To account for inherent uncertainty, ATB Economics for the last couple years has been publishing low and high scenarios to accompany our base case.
In other news…
OK, our outlook wasn’t the only thing that happened this week.
In the Middle East the war has escalated, putting upward pressure on WTI oil prices back near US$75/bbl. This comes after demand fears in China and talk of Saudi Arabia wanting to regain market share pushed prices below US$70 just last week. Our forecast is for WTI to average US$76 this year (YTD we’re at US$78).
In the U.S., the job numbers were shockingly good this morning with 254K non-farm payroll jobs added and the unemployment falling to 4.1%. That put’s the Sahm recession indicator back on the line after breaching the rule the last two months.
Is this too good to be true? U.S. inflation has fallen (latest August reading 2.5% y/y) yet the economy won’t quit despite higher interest rates. And the U.S. Federal Reserve has already started lowering rates with a 50-basis point cut last month.
If Canada is landing ‘softish’, what does that make the U.S. landing? No landing at all it seems for now. We assume that the U.S. economy will eventually cool down, but that’s been the story for a long time—the big slowdown is just around the corner. That corner just keeps getting further and further away.
Next Week: Labour Force Friday!
It’s always dangerous to release an economic outlook the day before new jobs data arrive. We dodged a bullet, as the Labour Force Survey results don’t come out until next Friday (it’s usually the first Friday of the month).
We’re looking for a couple things in next week's report for Canada. First, any sign that population growth—and hence labour force growth—is cooling. At the current rate of economic growth and job creation, the unemployment rate will keep rising. Second, will private sector job growth pick up? Over half of the recent year-over-year job growth in Canada has been in the public sector. We think that another soft jobs and inflation report paves the way for a 50-basis point Bank of Canada cut later this month.
In Alberta, the challenge of adding enough jobs to keep pace with population is even more acute. The population here is growing more than a full percentage point faster than the national average. In our latest forecast, we see the unemployment rate staying above 7% before easing to an average of 6.8% next year.

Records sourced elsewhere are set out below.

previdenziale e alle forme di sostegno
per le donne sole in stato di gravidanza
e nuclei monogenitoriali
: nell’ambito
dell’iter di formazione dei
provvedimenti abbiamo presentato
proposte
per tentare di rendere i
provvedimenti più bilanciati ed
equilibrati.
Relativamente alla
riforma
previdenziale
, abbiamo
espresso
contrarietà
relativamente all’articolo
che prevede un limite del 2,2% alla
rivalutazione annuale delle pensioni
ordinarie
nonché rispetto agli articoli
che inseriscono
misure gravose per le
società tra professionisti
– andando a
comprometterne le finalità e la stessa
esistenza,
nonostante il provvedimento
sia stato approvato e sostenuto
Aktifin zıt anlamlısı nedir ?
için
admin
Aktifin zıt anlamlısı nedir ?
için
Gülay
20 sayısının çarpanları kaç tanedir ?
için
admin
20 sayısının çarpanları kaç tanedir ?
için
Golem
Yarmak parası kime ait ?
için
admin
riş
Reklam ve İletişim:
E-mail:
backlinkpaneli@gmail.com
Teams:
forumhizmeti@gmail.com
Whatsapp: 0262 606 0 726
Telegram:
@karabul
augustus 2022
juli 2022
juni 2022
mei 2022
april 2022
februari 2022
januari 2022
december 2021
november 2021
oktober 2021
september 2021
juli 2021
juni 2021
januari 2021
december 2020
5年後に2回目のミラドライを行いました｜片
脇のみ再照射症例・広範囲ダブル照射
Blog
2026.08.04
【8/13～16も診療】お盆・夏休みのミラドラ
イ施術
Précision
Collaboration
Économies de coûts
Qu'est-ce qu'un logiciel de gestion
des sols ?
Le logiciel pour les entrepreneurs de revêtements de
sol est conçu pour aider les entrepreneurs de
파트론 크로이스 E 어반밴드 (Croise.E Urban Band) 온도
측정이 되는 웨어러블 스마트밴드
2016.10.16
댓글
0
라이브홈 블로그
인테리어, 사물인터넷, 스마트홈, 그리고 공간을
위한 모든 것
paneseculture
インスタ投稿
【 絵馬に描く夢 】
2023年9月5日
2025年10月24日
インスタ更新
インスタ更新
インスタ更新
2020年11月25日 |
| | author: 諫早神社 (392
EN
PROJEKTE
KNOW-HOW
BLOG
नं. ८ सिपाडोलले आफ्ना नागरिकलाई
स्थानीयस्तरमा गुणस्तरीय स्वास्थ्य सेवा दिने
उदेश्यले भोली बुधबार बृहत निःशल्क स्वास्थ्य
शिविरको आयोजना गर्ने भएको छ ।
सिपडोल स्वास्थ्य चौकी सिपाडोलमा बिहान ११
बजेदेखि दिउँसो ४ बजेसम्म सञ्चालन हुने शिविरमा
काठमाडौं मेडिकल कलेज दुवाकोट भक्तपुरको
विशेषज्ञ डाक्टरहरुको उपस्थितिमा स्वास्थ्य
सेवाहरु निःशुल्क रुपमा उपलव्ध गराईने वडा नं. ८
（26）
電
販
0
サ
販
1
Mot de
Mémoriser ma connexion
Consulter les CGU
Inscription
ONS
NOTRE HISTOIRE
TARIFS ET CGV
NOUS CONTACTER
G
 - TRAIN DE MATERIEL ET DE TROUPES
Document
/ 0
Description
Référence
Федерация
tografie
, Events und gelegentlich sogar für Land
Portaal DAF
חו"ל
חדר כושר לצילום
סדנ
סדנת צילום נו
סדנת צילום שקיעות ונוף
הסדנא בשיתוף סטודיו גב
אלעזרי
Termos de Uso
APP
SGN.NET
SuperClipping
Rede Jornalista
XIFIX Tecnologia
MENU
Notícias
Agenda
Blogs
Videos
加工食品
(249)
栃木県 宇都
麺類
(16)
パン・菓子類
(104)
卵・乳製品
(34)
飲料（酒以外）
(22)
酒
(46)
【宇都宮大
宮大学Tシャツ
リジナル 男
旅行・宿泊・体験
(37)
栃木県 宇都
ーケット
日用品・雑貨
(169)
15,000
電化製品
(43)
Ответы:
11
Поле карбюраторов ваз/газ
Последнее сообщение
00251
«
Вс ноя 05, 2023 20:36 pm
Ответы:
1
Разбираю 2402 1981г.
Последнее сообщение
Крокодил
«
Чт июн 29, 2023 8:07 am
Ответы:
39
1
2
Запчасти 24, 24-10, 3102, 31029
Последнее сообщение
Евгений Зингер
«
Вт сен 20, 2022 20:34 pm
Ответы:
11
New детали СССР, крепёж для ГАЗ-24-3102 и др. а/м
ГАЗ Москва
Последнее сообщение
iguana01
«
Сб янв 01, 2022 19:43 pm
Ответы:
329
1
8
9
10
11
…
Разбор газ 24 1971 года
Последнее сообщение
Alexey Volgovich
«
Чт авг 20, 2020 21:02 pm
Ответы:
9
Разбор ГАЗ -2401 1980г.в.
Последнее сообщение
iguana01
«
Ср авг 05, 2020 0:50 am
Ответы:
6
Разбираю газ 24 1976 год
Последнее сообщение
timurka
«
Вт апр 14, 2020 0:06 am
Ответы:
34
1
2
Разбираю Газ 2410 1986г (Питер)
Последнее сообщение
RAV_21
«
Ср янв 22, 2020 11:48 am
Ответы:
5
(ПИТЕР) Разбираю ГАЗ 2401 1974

Next Week: The Calgary Economic Development 2025 Economic Outlook Conference
I’ll be presenting our latest forecast at the Calgary Economic Development 2025 Economic Outlook on October 8. More on that in next week’s Seven!
Interesting Fact…Slicing up the oil production pie
In our latest outlook, a big part of Alberta’s GDP growth this year is rising oil production, facilitated by the commissioning of TMX.
Oil production has been a key part of the Alberta economy since the Dingman No. 1 well struck oil in 1914, with production more than doubling since 2010 due to oil sands expansion. Alberta is not the only province that produces oil, but it is by far the largest. Canada produced about 5.1 million bbl/day in crude oil and equivalent in 2023 according to the Canada Energy Regulator, with the vast majority from Alberta at 84%, followed by Saskatchewan (9%) and Newfoundland (4%).
Chart of the Week: New day, new worries
In the second quarter, the Bank of Canada asked businesses what they were worried about. The data show an interesting trend over the past three years: fewer concerns about labour shortages and supply chain issues, but more concerns about ‘uncertainty’, policy/regulations, credit and sales. We think the greatest risk is geopolitical events, particularly the increased threat of protectionism and ongoing wars, which help inform our low/high scenarios.
Answer to the previous trivia question: The Sabres and Devils will begin the 2024-25 NHL regular season by facing off in a pair of games in Prague.
Today’s trivia question: Who wrote The General Theory of Employment, Interest, and Money?